总结

2020-04-30

Summary for 6000G Assignment

文章目录

1. Prepare
2. Assignment One

6000G course is Deep Learning Meets Computer Vision that I learnt in HKUST Fall semester in the first year. The course focuses on image process in Machine Learning. Its teaching materials are from Standford cs231n course Convolutional Neural Networks for Visual Recognition including its PPT, lecture notes, example codes and assignments.

After doing each assignment, I’ll mark down my thoughts, questions, solutions and other interesting things here.

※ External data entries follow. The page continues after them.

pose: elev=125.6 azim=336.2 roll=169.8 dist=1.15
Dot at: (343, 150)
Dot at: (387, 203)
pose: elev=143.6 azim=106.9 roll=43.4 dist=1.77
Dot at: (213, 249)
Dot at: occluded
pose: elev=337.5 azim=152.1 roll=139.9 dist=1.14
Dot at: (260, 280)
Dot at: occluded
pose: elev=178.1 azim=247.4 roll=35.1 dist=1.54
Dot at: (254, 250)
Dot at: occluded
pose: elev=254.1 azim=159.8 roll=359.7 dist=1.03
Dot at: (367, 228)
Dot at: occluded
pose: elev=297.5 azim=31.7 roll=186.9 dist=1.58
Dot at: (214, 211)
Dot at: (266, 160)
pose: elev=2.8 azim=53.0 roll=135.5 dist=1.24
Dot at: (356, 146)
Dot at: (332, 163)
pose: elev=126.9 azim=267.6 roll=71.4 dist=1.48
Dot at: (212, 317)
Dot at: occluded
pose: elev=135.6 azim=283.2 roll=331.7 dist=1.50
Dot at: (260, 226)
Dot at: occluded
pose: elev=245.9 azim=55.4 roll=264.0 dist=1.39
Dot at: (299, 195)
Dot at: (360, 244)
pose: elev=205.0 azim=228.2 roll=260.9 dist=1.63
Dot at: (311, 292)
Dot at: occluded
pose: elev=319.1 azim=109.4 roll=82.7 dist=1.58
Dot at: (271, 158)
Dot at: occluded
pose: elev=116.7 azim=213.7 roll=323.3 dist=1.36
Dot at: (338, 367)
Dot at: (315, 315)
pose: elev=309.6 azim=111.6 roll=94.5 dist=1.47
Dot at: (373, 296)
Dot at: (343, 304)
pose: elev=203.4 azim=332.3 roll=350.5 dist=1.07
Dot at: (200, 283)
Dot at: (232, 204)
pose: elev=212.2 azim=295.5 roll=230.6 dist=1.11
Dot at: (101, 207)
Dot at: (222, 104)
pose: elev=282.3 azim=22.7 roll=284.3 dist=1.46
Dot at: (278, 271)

The all assignments are divided into three parts:

Assignment #1: Image Classification, kNN, SVM, Softmax, Neural Network
Assignment #2: Fully-Connected Nets, Batch Normalization, Dropout, Convolutional Nets
Assignment #3: Image Captioning with Vanilla RNNs, Image Captioning with LSTMs, Network Visualization, Style Transfer, Generative Adversarial Networks

Prepare

The course has pre-prepared the virtual barn ( Adv. GPU Pool ) for our each student via the VMWare Horizon Client and VPN. However using this win10 system to do the experiment, I found that it works even worse than my own laptop, slower speed and delayed reponse. Thus I went back to my local environment.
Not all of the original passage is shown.